While teen shows of the past have been all about the clothes (The O.C., Gossip Girl), it’s the make-up here that seems to take centre stage — the characters don’t just use it to cover up imperfections but to decorate and perform through.
That makes sense for a generation obsessed with eyeshadow and YouTube tutorials; though it also feels indicative of a time when teens are no longer just trying to fit in but happy to stand out. One of the joys of watching a teen show as a not-teen is noticing these small but meaningful cultural shifts.
And then there’s the cast.
Zendaya, the star of the show, is excellent in her role as a world-weary, young fuck up. Hunter Schafer is being lauded as the show’s breakout star for her role as new-kid-in-town Jules, while the already insta-famous Barbie Ferreira is great as Kat, who’s high all season off that crystal realisation that men are pathetic and sex can be a fun way to wield power.

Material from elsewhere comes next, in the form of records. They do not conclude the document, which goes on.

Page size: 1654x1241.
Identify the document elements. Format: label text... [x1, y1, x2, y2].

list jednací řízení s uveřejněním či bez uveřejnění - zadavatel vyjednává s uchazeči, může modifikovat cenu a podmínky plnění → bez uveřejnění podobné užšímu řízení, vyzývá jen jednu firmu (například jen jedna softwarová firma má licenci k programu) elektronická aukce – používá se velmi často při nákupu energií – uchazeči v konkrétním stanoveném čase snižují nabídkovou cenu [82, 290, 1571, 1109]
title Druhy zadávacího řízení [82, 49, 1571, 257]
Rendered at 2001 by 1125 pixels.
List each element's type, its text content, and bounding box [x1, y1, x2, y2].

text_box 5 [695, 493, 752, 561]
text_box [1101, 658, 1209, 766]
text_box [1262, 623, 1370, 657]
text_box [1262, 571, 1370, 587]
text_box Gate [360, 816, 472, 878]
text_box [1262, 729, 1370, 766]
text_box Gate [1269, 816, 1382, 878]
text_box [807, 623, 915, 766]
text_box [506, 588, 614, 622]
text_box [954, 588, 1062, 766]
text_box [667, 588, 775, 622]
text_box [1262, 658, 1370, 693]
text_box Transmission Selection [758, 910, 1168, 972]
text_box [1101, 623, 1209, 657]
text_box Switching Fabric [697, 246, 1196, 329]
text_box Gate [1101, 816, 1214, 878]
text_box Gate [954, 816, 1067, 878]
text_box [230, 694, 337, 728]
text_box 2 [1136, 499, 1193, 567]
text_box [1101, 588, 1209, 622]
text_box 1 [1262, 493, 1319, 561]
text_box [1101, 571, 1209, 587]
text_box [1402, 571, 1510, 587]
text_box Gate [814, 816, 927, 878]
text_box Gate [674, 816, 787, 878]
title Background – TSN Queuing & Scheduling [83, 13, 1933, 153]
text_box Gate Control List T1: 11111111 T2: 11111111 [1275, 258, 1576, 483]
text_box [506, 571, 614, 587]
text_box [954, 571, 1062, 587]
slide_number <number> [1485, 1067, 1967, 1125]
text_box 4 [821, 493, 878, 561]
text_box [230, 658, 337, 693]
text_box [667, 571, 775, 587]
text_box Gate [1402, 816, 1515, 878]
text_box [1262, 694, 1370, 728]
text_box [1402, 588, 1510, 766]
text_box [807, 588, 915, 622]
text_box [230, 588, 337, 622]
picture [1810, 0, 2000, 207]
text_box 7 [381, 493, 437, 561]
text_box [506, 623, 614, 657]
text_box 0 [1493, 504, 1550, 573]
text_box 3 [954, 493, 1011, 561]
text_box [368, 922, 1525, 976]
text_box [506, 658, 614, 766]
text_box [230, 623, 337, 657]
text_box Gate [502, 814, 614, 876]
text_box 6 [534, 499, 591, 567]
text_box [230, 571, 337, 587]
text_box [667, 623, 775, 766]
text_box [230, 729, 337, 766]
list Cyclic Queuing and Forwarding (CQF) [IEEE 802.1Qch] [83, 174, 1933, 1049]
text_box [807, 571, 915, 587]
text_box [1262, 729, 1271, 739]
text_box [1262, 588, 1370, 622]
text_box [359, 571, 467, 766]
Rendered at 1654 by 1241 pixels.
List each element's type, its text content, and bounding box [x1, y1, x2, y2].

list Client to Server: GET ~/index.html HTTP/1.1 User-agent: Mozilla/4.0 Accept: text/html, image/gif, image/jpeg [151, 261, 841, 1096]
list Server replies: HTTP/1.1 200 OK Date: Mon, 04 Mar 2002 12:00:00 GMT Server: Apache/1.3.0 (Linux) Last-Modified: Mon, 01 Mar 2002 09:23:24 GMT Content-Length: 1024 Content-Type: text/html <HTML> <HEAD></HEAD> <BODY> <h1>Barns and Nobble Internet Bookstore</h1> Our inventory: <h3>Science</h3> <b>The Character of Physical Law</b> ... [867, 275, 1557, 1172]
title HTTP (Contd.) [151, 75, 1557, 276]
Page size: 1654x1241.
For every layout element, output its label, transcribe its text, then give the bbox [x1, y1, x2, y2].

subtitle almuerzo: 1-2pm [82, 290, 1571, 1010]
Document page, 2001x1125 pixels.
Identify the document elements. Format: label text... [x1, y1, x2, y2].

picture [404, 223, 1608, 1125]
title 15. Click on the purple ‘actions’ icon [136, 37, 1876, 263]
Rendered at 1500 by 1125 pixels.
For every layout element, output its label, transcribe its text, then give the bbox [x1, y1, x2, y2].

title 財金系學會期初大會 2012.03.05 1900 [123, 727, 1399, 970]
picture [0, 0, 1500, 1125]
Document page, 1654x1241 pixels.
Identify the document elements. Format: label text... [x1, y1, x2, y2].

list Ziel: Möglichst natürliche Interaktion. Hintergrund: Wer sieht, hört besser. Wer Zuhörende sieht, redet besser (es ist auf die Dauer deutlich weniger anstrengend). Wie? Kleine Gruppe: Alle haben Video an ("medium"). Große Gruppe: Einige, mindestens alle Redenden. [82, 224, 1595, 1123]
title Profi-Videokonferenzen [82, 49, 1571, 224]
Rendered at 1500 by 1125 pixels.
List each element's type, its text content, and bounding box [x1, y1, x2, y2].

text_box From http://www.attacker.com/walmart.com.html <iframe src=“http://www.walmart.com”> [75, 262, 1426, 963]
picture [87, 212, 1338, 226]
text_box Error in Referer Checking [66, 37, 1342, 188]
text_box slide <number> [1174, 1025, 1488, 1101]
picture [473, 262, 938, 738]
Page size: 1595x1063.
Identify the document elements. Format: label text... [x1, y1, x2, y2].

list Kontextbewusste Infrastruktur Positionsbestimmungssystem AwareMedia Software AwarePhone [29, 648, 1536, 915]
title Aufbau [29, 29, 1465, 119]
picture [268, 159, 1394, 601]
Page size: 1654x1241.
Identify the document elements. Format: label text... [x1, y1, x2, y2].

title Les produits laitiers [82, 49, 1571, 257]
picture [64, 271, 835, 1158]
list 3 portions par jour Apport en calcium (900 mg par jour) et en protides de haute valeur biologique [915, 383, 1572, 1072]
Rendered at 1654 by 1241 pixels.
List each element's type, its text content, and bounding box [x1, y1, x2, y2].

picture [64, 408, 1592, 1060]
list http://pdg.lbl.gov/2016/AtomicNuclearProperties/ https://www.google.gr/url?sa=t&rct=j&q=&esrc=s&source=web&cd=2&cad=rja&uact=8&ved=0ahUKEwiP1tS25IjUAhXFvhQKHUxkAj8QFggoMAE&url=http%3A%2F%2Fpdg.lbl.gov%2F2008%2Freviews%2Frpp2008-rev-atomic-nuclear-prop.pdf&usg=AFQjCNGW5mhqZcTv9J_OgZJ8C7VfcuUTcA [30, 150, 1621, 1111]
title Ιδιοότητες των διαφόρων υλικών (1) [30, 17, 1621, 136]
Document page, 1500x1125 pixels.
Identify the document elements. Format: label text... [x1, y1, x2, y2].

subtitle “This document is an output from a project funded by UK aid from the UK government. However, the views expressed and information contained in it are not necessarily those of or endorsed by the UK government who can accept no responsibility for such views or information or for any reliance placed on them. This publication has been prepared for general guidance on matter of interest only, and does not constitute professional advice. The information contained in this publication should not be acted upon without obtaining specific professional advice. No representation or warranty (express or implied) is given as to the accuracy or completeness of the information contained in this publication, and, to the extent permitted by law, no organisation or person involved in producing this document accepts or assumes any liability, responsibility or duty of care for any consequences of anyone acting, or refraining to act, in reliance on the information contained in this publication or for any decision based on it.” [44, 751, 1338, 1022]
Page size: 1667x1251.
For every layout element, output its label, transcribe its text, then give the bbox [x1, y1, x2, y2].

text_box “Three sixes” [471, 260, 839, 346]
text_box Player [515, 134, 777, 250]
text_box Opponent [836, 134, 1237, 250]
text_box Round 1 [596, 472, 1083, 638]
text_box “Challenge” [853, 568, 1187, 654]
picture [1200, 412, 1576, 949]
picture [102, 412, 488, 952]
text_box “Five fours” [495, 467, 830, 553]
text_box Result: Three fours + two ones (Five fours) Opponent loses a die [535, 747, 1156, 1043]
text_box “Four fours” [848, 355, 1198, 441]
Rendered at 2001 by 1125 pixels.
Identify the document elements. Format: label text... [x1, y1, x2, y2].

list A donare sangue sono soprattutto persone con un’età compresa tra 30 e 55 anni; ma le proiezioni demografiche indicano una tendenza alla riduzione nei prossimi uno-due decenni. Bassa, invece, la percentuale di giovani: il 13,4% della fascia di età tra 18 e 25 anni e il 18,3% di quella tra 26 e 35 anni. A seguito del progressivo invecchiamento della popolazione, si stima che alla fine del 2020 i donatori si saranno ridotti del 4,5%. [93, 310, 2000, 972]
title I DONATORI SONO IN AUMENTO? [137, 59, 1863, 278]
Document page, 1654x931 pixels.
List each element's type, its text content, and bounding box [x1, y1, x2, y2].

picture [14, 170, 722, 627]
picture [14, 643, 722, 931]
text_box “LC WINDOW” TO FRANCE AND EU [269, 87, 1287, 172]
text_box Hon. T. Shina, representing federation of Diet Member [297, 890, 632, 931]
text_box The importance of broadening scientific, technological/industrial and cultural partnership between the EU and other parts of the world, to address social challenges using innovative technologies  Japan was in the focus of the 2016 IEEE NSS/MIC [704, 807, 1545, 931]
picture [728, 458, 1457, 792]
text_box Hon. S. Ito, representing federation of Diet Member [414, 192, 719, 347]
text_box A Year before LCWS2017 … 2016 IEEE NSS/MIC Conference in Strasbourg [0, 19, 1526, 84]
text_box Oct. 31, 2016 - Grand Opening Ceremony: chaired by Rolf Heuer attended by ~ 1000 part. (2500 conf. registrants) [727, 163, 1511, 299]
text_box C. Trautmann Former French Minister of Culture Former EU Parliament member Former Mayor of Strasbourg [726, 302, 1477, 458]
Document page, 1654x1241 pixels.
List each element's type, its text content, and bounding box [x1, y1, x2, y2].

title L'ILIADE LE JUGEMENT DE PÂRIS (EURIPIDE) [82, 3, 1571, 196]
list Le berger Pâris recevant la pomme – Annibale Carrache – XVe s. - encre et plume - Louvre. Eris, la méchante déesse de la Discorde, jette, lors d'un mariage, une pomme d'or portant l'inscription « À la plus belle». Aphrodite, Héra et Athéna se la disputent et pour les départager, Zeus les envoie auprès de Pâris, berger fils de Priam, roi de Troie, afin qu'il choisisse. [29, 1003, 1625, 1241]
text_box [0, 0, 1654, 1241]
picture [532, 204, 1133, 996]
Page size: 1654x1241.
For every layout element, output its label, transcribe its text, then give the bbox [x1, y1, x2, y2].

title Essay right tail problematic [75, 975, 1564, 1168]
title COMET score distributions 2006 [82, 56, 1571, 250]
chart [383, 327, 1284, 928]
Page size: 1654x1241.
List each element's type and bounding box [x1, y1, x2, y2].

— Tati 🥀 (@tativert) September 18, 2019
Maude Apatow, daughter of Judd, plays Lexi Howard, while Sydney Sweeney is her older sister dealing with the fallout of slut shaming. Alexa Demie is great as Maddy, the girl in a toxic relationship with an abusive boyfriend.
It’s clever casting that half of these names or faces are already famous to real life teens, but it’s to each actor’s individual credit they’ve made their characters people you love and root for.
Gen X had Degrassi, millennials got Skins and now, Gen Z has Euphoria. As “extreme teen” shows go, 2019 couldn’t have asked for anything better.
Euphoria is available in Australia on Foxtel Now.